(Page images and extracted text)
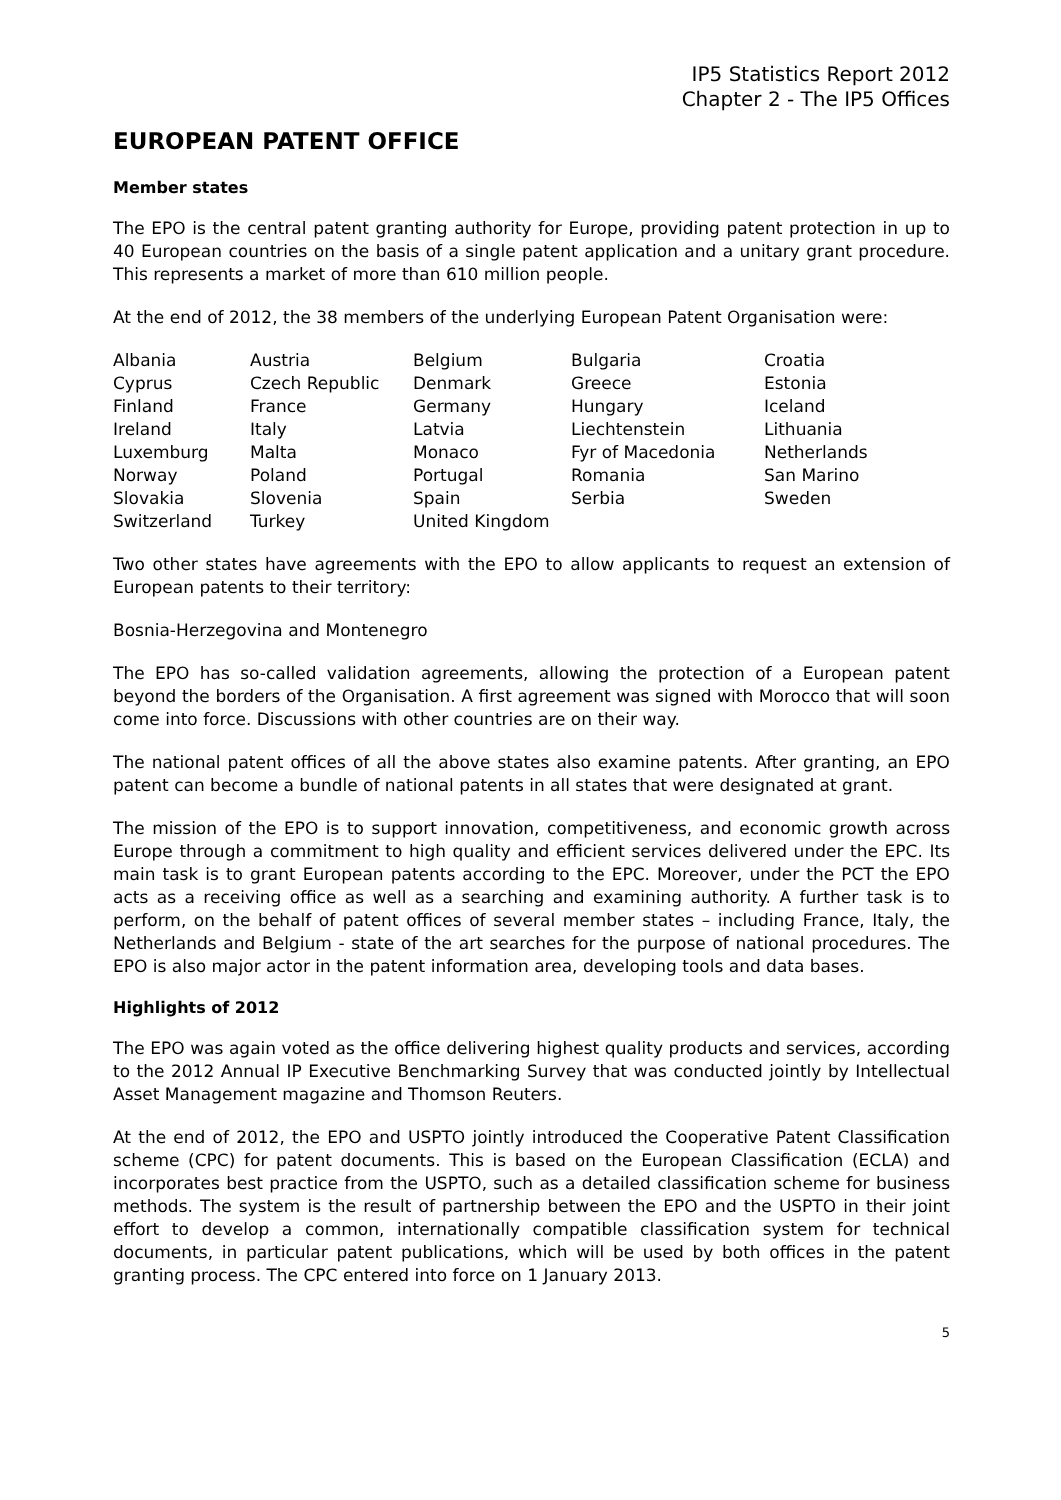IP5 Statistics Report 2012
Chapter 2 - The IP5 Offices
EUROPEAN PATENT OFFICE
Member states
The EPO is the central patent granting authority for Europe, providing patent protection in up to 40 European countries on the basis of a single patent application and a unitary grant procedure. This represents a market of more than 610 million people.
At the end of 2012, the 38 members of the underlying European Patent Organisation were:
| Albania | Austria | Belgium | Bulgaria | Croatia |
| Cyprus | Czech Republic | Denmark | Greece | Estonia |
| Finland | France | Germany | Hungary | Iceland |
| Ireland | Italy | Latvia | Liechtenstein | Lithuania |
| Luxemburg | Malta | Monaco | Fyr of Macedonia | Netherlands |
| Norway | Poland | Portugal | Romania | San Marino |
| Slovakia | Slovenia | Spain | Serbia | Sweden |
| Switzerland | Turkey | United Kingdom | | |
Two other states have agreements with the EPO to allow applicants to request an extension of European patents to their territory:
Bosnia-Herzegovina and Montenegro
The EPO has so-called validation agreements, allowing the protection of a European patent beyond the borders of the Organisation. A first agreement was signed with Morocco that will soon come into force. Discussions with other countries are on their way.
The national patent offices of all the above states also examine patents. After granting, an EPO patent can become a bundle of national patents in all states that were designated at grant.
The mission of the EPO is to support innovation, competitiveness, and economic growth across Europe through a commitment to high quality and efficient services delivered under the EPC. Its main task is to grant European patents according to the EPC. Moreover, under the PCT the EPO acts as a receiving office as well as a searching and examining authority. A further task is to perform, on the behalf of patent offices of several member states – including France, Italy, the Netherlands and Belgium - state of the art searches for the purpose of national procedures. The EPO is also major actor in the patent information area, developing tools and data bases.
Highlights of 2012
The EPO was again voted as the office delivering highest quality products and services, according to the 2012 Annual IP Executive Benchmarking Survey that was conducted jointly by Intellectual Asset Management magazine and Thomson Reuters.
At the end of 2012, the EPO and USPTO jointly introduced the Cooperative Patent Classification scheme (CPC) for patent documents. This is based on the European Classification (ECLA) and incorporates best practice from the USPTO, such as a detailed classification scheme for business methods. The system is the result of partnership between the EPO and the USPTO in their joint effort to develop a common, internationally compatible classification system for technical documents, in particular patent publications, which will be used by both offices in the patent granting process. The CPC entered into force on 1 January 2013.
5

Activity
A verbatim copy of the entries, stripped of pictures, should be produced.

Expected answer
IP5 Statistics Report 2012
Chapter 2 - The IP5 Offices
EUROPEAN PATENT OFFICE
Member states
The EPO is the central patent granting authority for Europe, providing patent protection in up to 40 European countries on the basis of a single patent application and a unitary grant procedure. This represents a market of more than 610 million people.
At the end of 2012, the 38 members of the underlying European Patent Organisation were:
| Albania | Austria | Belgium | Bulgaria | Croatia |
| Cyprus | Czech Republic | Denmark | Greece | Estonia |
| Finland | France | Germany | Hungary | Iceland |
| Ireland | Italy | Latvia | Liechtenstein | Lithuania |
| Luxemburg | Malta | Monaco | Fyr of Macedonia | Netherlands |
| Norway | Poland | Portugal | Romania | San Marino |
| Slovakia | Slovenia | Spain | Serbia | Sweden |
| Switzerland | Turkey | United Kingdom | | |
Two other states have agreements with the EPO to allow applicants to request an extension of European patents to their territory:
Bosnia-Herzegovina and Montenegro
The EPO has so-called validation agreements, allowing the protection of a European patent beyond the borders of the Organisation. A first agreement was signed with Morocco that will soon come into force. Discussions with other countries are on their way.
The national patent offices of all the above states also examine patents. After granting, an EPO patent can become a bundle of national patents in all states that were designated at grant.
The mission of the EPO is to support innovation, competitiveness, and economic growth across Europe through a commitment to high quality and efficient services delivered under the EPC. Its main task is to grant European patents according to the EPC. Moreover, under the PCT the EPO acts as a receiving office as well as a searching and examining authority. A further task is to perform, on the behalf of patent offices of several member states – including France, Italy, the Netherlands and Belgium - state of the art searches for the purpose of national procedures. The EPO is also major actor in the patent information area, developing tools and data bases.
Highlights of 2012
The EPO was again voted as the office delivering highest quality products and services, according to the 2012 Annual IP Executive Benchmarking Survey that was conducted jointly by Intellectual Asset Management magazine and Thomson Reuters.
At the end of 2012, the EPO and USPTO jointly introduced the Cooperative Patent Classification scheme (CPC) for patent documents. This is based on the European Classification (ECLA) and incorporates best practice from the USPTO, such as a detailed classification scheme for business methods. The system is the result of partnership between the EPO and the USPTO in their joint effort to develop a common, internationally compatible classification system for technical documents, in particular patent publications, which will be used by both offices in the patent granting process. The CPC entered into force on 1 January 2013.
5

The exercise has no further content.